» **What this task involves**:
Which lines of the listing hold the string "legal"? Show each of them.

» **Input records**:
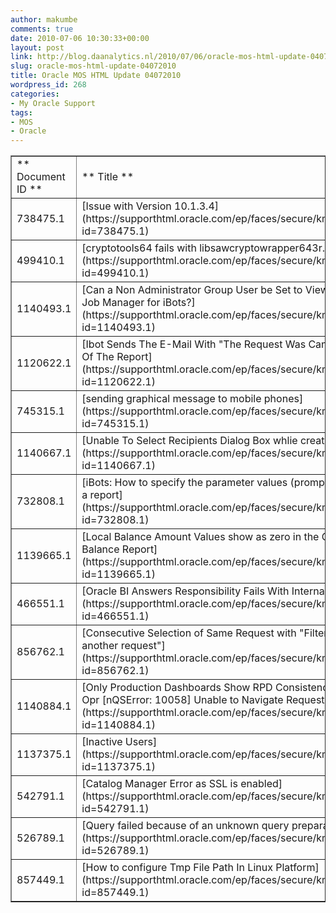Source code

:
 ```yaml
---
author: makumbe
comments: true
date: 2010-07-06 10:30:33+00:00
layout: post
link: http://blog.daanalytics.nl/2010/07/06/oracle-mos-html-update-04072010/
slug: oracle-mos-html-update-04072010
title: Oracle MOS HTML Update 04072010
wordpress_id: 268
categories:
- My Oracle Support
tags:
- MOS
- Oracle
---
```


<table cellpadding="0" cellspacing="3" border="1" width="100%" >
<tbody >
<tr >

<td >** Document   ID **
</td>

<td >** Title **
</td>

<td >** Doc   Type **
</td>

<td >** Modified   Date **
</td>
</tr>
<tr >

<td >738475.1
</td>

<td >[Issue with Version 10.1.3.4](https://supporthtml.oracle.com/ep/faces/secure/km/DocumentDisplay.jspx?id=738475.1)
</td>

<td >PROBLEM
</td>

<td >01-JUL-10
</td>
</tr>
<tr >

<td >499410.1
</td>

<td >[cryptotools64 fails with   libsawcryptowrapper643r.so could not be loaded](https://supporthtml.oracle.com/ep/faces/secure/km/DocumentDisplay.jspx?id=499410.1)
</td>

<td >PROBLEM
</td>

<td >02-JUL-10
</td>
</tr>
<tr >

<td >1140493.1
</td>

<td >[Can a Non Administrator Group   User be Set to View the Job Scheduler in Job Manager for iBots?](https://supporthtml.oracle.com/ep/faces/secure/km/DocumentDisplay.jspx?id=1140493.1)
</td>

<td >HOWTO
</td>

<td >02-JUL-10
</td>
</tr>
<tr >

<td >1120622.1
</td>

<td >[Ibot Sends The E-Mail With   "The Request Was Cancelled." As The Contents Of The Report](https://supporthtml.oracle.com/ep/faces/secure/km/DocumentDisplay.jspx?id=1120622.1)
</td>

<td >HOWTO
</td>

<td >01-JUL-10
</td>
</tr>
<tr >

<td >745315.1
</td>

<td >[sending graphical message to   mobile phones](https://supporthtml.oracle.com/ep/faces/secure/km/DocumentDisplay.jspx?id=745315.1)
</td>

<td >HOWTO
</td>

<td >30-JUN-10
</td>
</tr>
<tr >

<td >1140667.1
</td>

<td >[Unable To Select Recipients   Dialog Box whlie creating the ibot](https://supporthtml.oracle.com/ep/faces/secure/km/DocumentDisplay.jspx?id=1140667.1)
</td>

<td >PROBLEM
</td>

<td >02-JUL-10
</td>
</tr>
<tr >

<td >732808.1
</td>

<td >[iBots: How to specify the   parameter values (prompt values) and time to run a report](https://supporthtml.oracle.com/ep/faces/secure/km/DocumentDisplay.jspx?id=732808.1)
</td>

<td >HOWTO
</td>

<td >02-JUL-10
</td>
</tr>
<tr >

<td >1139665.1
</td>

<td >[Local Balance Amount Values show   as zero in the General Ledger (GL) Trial Balance Report](https://supporthtml.oracle.com/ep/faces/secure/km/DocumentDisplay.jspx?id=1139665.1)
</td>

<td >PROBLEM
</td>

<td >01-JUL-10
</td>
</tr>
<tr >

<td >466551.1
</td>

<td >[Oracle BI Answers Responsibility   Fails With Internal Server Error](https://supporthtml.oracle.com/ep/faces/secure/km/DocumentDisplay.jspx?id=466551.1)
</td>

<td >PROBLEM
</td>

<td >01-JUL-10
</td>
</tr>
<tr >

<td >856762.1
</td>

<td >[Consecutive Selection of Same   Request with "Filter based on results of another request"](https://supporthtml.oracle.com/ep/faces/secure/km/DocumentDisplay.jspx?id=856762.1)
</td>

<td >PROBLEM
</td>

<td >28-JUN-10
</td>
</tr>
<tr >

<td >1140884.1
</td>

<td >[Only Production Dashboards Show   RPD Consistency Errors : Error Codes: Opr [nQSError: 10058] Unable to   Navigate Requested Expression](https://supporthtml.oracle.com/ep/faces/secure/km/DocumentDisplay.jspx?id=1140884.1)
</td>

<td >PROBLEM
</td>

<td >02-JUL-10
</td>
</tr>
<tr >

<td >1137375.1
</td>

<td >[Inactive Users](https://supporthtml.oracle.com/ep/faces/secure/km/DocumentDisplay.jspx?id=1137375.1)
</td>

<td >HOWTO
</td>

<td >29-JUN-10
</td>
</tr>
<tr >

<td >542791.1
</td>

<td >[Catalog Manager Error as SSL is   enabled](https://supporthtml.oracle.com/ep/faces/secure/km/DocumentDisplay.jspx?id=542791.1)
</td>

<td >PROBLEM
</td>

<td >30-JUN-10
</td>
</tr>
<tr >

<td >526789.1
</td>

<td >[Query failed because of an   unknown query preparation error. (S1000)](https://supporthtml.oracle.com/ep/faces/secure/km/DocumentDisplay.jspx?id=526789.1)
</td>

<td >PROBLEM
</td>

<td >30-JUN-10
</td>
</tr>
<tr >

<td >857449.1
</td>

<td >[How to configure Tmp File Path In   Linux Platform](https://supporthtml.oracle.com/ep/faces/secure/km/DocumentDisplay.jspx?id=857449.1)
</td>

<td >HOWTO
</td>

<td >01-JUL-10
</td>
</tr>
</tbody>
</table>
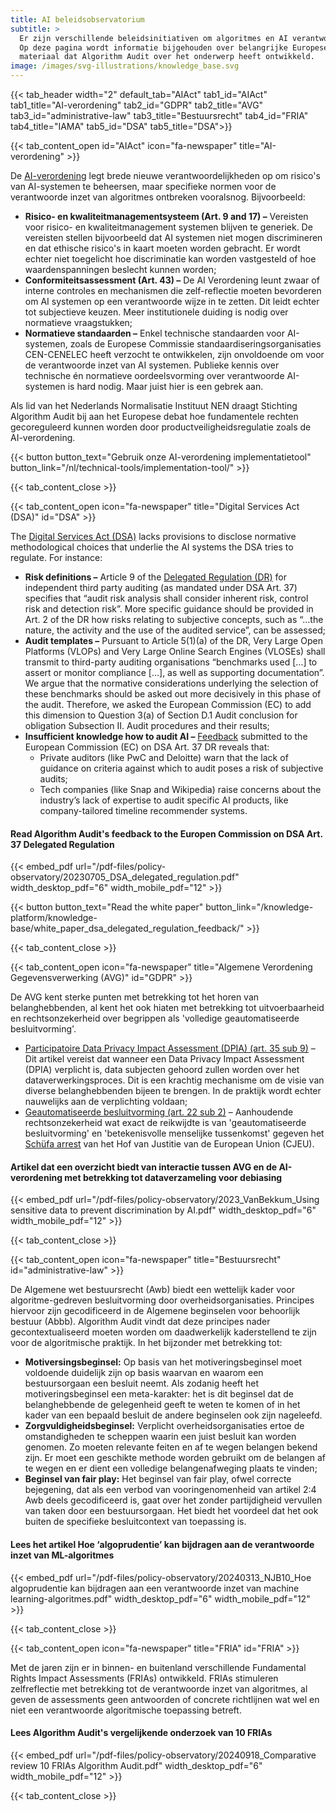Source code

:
 ```yaml
---
title: AI beleidsobservatorium
subtitle: >
  Er zijn verschillende beleidsinitiativen om algoritmes en AI verantwoord in te zetten. 
  Op deze pagina wordt informatie bijgehouden over belangrijke Europese en nationale initiatieven, inclusief 
  materiaal dat Algorithm Audit over het onderwerp heeft ontwikkeld.
image: /images/svg-illustrations/knowledge_base.svg
---
```


{{< tab_header width="2" default_tab="AIAct" tab1_id="AIAct" tab1_title="AI-verordening" tab2_id="GDPR" tab2_title="AVG" tab3_id="administrative-law" tab3_title="Bestuursrecht" tab4_id="FRIA" tab4_title="IAMA" tab5_id="DSA" tab5_title="DSA">}}

{{< tab_content_open id="AIAct" icon="fa-newspaper" title="AI-verordening" >}}

De <a href="https://eur-lex.europa.eu/legal-content/EN/TXT/?qid=1623335154975&uri=CELEX%3A52021PC0206" target="_blank">AI-verordening</a> legt brede nieuwe verantwoordelijkheden op om risico's van AI-systemen te beheersen, maar specifieke normen voor de verantwoorde inzet van algoritmes ontbreken vooralsnog. Bijvoorbeeld:

* **Risico- en kwaliteitmanagementsysteem (Art. 9 and 17) –** Vereisten voor risico- en kwaliteitmanagement systemen blijven te generiek. De vereisten stellen bijvoorbeeld dat AI systemen niet mogen discrimineren en dat ethische risico's in kaart moeten worden gebracht. Er wordt echter niet toegelicht hoe discriminatie kan worden vastgesteld of hoe waardenspanningen beslecht kunnen worden;
* **Conformiteitsassessment (Art. 43) –** De AI Verordening leunt zwaar of interne controles en mechanismen die zelf-reflectie moeten bevorderen om AI systemen op een verantwoorde wijze in te zetten. Dit leidt echter tot subjectieve keuzen. Meer institutionele duiding is nodig over normatieve vraagstukken;
* **Normatieve standaarden –** Enkel technische standaarden voor AI-systemen, zoals de Europese Commissie  standaardiseringsorganisaties CEN-CENELEC heeft verzocht te ontwikkelen, zijn onvoldoende om voor de verantwoorde inzet van AI systemen. Publieke kennis over technische én normatieve oordeelsvorming over verantwoorde AI-systemen is hard nodig. Maar juist hier is een gebrek aan.

Als lid van het Nederlands Normalisatie Instituut NEN draagt Stichting Algorithm Audit bij aan het Europese debat hoe fundamentele rechten gecoreguleerd kunnen worden door productveiligheidsregulatie zoals de AI-verordening.

{{< button button_text="Gebruik onze AI-verordening implementatietool" button_link="/nl/technical-tools/implementation-tool/" >}}

{{< tab_content_close >}}

{{< tab_content_open icon="fa-newspaper" title="Digital Services Act (DSA)" id="DSA" >}}

The [Digital Services Act (DSA)](https://eur-lex.europa.eu/legal-content/EN/TXT/PDF/?uri=CELEX:52020PC0825) lacks provisions to disclose normative methodological choices that underlie the AI systems the DSA tries to regulate. For instance:

* **Risk definitions –** Article 9 of the <a href="https://ec.europa.eu/info/law/better-regulation/have-your-say/initiatives/13626-Digital-Services-Act-conducting-independent-audits_en" target="_blank">Delegated Regulation (DR)</a> for independent third party auditing (as mandated under DSA Art. 37) specifies that “audit risk analysis shall consider inherent risk, control risk and detection risk”. More specific guidance should be provided in Art. 2 of the DR how risks relating to subjective concepts, such as “…the nature, the activity and the use of the audited service”, can be assessed;
* **Audit templates –** Pursuant to Article 5(1)(a) of the DR, Very Large Open Platforms (VLOPs) and Very Large Online Search Engines (VLOSEs) shall transmit to third-party auditing organisations “benchmarks used \[…] to assert or monitor compliance \[…], as well as supporting documentation”. We argue that the normative considerations underlying the selection of these benchmarks should be asked out more decisively in this phase of the audit. Therefore, we asked the European Commission (EC) to add this dimension to Question 3(a) of Section D.1 Audit conclusion for obligation Subsection II. Audit procedures and their results;
* **Insufficient knowledge how to audit AI –** <a href="https://ec.europa.eu/info/law/better-regulation/have-your-say/initiatives/13626-Digital-Services-Act-conducting-independent-audits/feedback_en?p_id=32081201" target="_blank">Feedback</a> submitted to the European Commission (EC) on DSA Art. 37 DR reveals that:
  * Private auditors (like PwC and Deloitte) warn that the lack of guidance on criteria against which to audit poses a risk of subjective audits;
  * Tech companies (like Snap and Wikipedia) raise concerns about the industry’s lack of expertise to audit specific AI products, like company-tailored timeline recommender systems.

#### Read Algorithm Audit's feedback to the Europen Commission on DSA Art. 37 Delegated Regulation

{{< embed_pdf url="/pdf-files/policy-observatory/20230705_DSA_delegated_regulation.pdf" width_desktop_pdf="6" width_mobile_pdf="12" >}}

{{< button button_text="Read the white paper" button_link="/knowledge-platform/knowledge-base/white_paper_dsa_delegated_regulation_feedback/" >}}

{{< tab_content_close >}}

{{< tab_content_open icon="fa-newspaper" title="Algemene Verordening Gegevensverwerking (AVG)" id="GDPR" >}}

De AVG kent sterke punten met betrekking tot het horen van belanghebbenden, al kent het ook hiaten met betrekking tot uitvoerbaarheid en rechtsonzekerheid over begrippen als 'volledige geautomatiseerde besluitvorming'.

* <a href="https://gdpr-info.eu/art-35-gdpr/" target="\_blank"> Participatoire Data Privacy Impact Assessment (DPIA) (art. 35 sub 9)</a> – Dit artikel vereist dat wanneer een Data Privacy Impact Assessment (DPIA) verplicht is, data subjecten gehoord zullen worden over het dataverwerkingsproces. Dit is een krachtig mechanisme om de visie van diverse belanghebbenden bijeen te brengen. In de praktijk wordt echter nauwelijks aan de verplichting voldaan;
* <a href="https://gdpr-info.eu/art-22-gdpr/" target="\_blank"> Geautomatiseerde besluitvorming (art. 22 sub 2)</a> – Aanhoudende rechtsonzekerheid wat exact de reikwijdte is van 'geautomatiseerde besluitvorming' en 'betekenisvolle menselijke tussenkomst' gegeven het <a href="[https://](https://curia.europa.eu/juris/liste.jsf?num=C-634/21)" target="_blank">Schüfa arrest</a> van het Hof van Justitie van de European Union (CJEU).

#### Artikel dat een overzicht biedt van interactie tussen AVG en de AI-verordening met betrekking tot dataverzameling voor debiasing

{{< embed_pdf url="/pdf-files/policy-observatory/2023_VanBekkum_Using sensitive data to prevent discrimination by AI.pdf" width_desktop_pdf="6" width_mobile_pdf="12" >}}

{{< tab_content_close >}}

{{< tab_content_open icon="fa-newspaper" title="Bestuursrecht" id="administrative-law" >}}

De Algemene wet bestuursrecht (Awb) biedt een wettelijk kader voor algoritme-gedreven besluitvorming door overheidsorganisaties. Principes hiervoor zijn gecodificeerd in de Algemene beginselen voor behoorlijk bestuur (Abbb). Algorithm Audit vindt dat deze principes nader gecontextualiseerd moeten worden om daadwerkelijk kaderstellend te zijn voor de algoritmische praktijk. In het bijzonder met betrekking tot:

* **Motiversingsbeginsel:** Op basis van het motiveringsbeginsel moet voldoende duidelijk zijn op basis waarvan en waarom een bestuursorgaan een besluit neemt. Als zodanig heeft het motiveringsbeginsel een meta-karakter: het is dit beginsel dat de belanghebbende de gelegenheid geeft te weten te komen of in het kader van een bepaald besluit de andere beginselen ook zijn nageleefd. 
* **Zorgvuldigheidsbeginsel:** Verplicht overheidsorganisaties ertoe de omstandigheden te scheppen waarin een juist besluit kan worden genomen. Zo moeten relevante feiten en af te wegen belangen bekend zijn. Er moet een geschikte methode worden gebruikt om de belangen af te wegen en er dient een volledige belangenafweging plaats te vinden;
* **Beginsel van fair play:** Het beginsel van fair play, ofwel correcte bejegening, dat als een verbod van vooringenomenheid van artikel 2:4 Awb deels gecodificeerd is, gaat over het zonder partijdigheid vervullen van taken door een bestuursorgaan. Het biedt het voordeel dat het ook buiten de specifieke besluitcontext van toepassing is. 

#### Lees het artikel Hoe ‘algoprudentie’ kan bijdragen aan de verantwoorde inzet van ML-algoritmes

{{< embed_pdf url="/pdf-files/policy-observatory/20240313_NJB10_Hoe algoprudentie kan bijdragen aan een verantwoorde inzet van machine learning-algoritmes.pdf" width_desktop_pdf="6" width_mobile_pdf="12" >}}

{{< tab_content_close >}}

{{< tab_content_open icon="fa-newspaper" title="FRIA" id="FRIA" >}}

Met de jaren zijn er in binnen- en buitenland verschillende Fundamental Rights Impact Assessments (FRIAs) ontwikkeld. FRIAs stimuleren zelfreflectie met betrekking tot de verantwoorde inzet van algoritmes, al geven de assessments geen antwoorden of concrete richtlijnen wat wel en niet een verantwoorde algoritmische toepassing betreft.

#### Lees Algorithm Audit's vergelijkende onderzoek van 10 FRIAs

{{< embed_pdf url="/pdf-files/policy-observatory/20240918_Comparative review 10 FRIAs Algorithm Audit.pdf" width_desktop_pdf="6" width_mobile_pdf="12" >}}

{{< tab_content_close >}}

» **Your solution**:
De <a href="https://eur-lex.europa.eu/legal-content/EN/TXT/?qid=1623335154975&uri=CELEX%3A52021PC0206" target="_blank">AI-verordening</a> legt brede nieuwe verantwoordelijkheden op om risico's van AI-systemen te beheersen, maar specifieke normen voor de verantwoorde inzet van algoritmes ontbreken vooralsnog. Bijvoorbeeld:
The [Digital Services Act (DSA)](https://eur-lex.europa.eu/legal-content/EN/TXT/PDF/?uri=CELEX:52020PC0825) lacks provisions to disclose normative methodological choices that underlie the AI systems the DSA tries to regulate. For instance:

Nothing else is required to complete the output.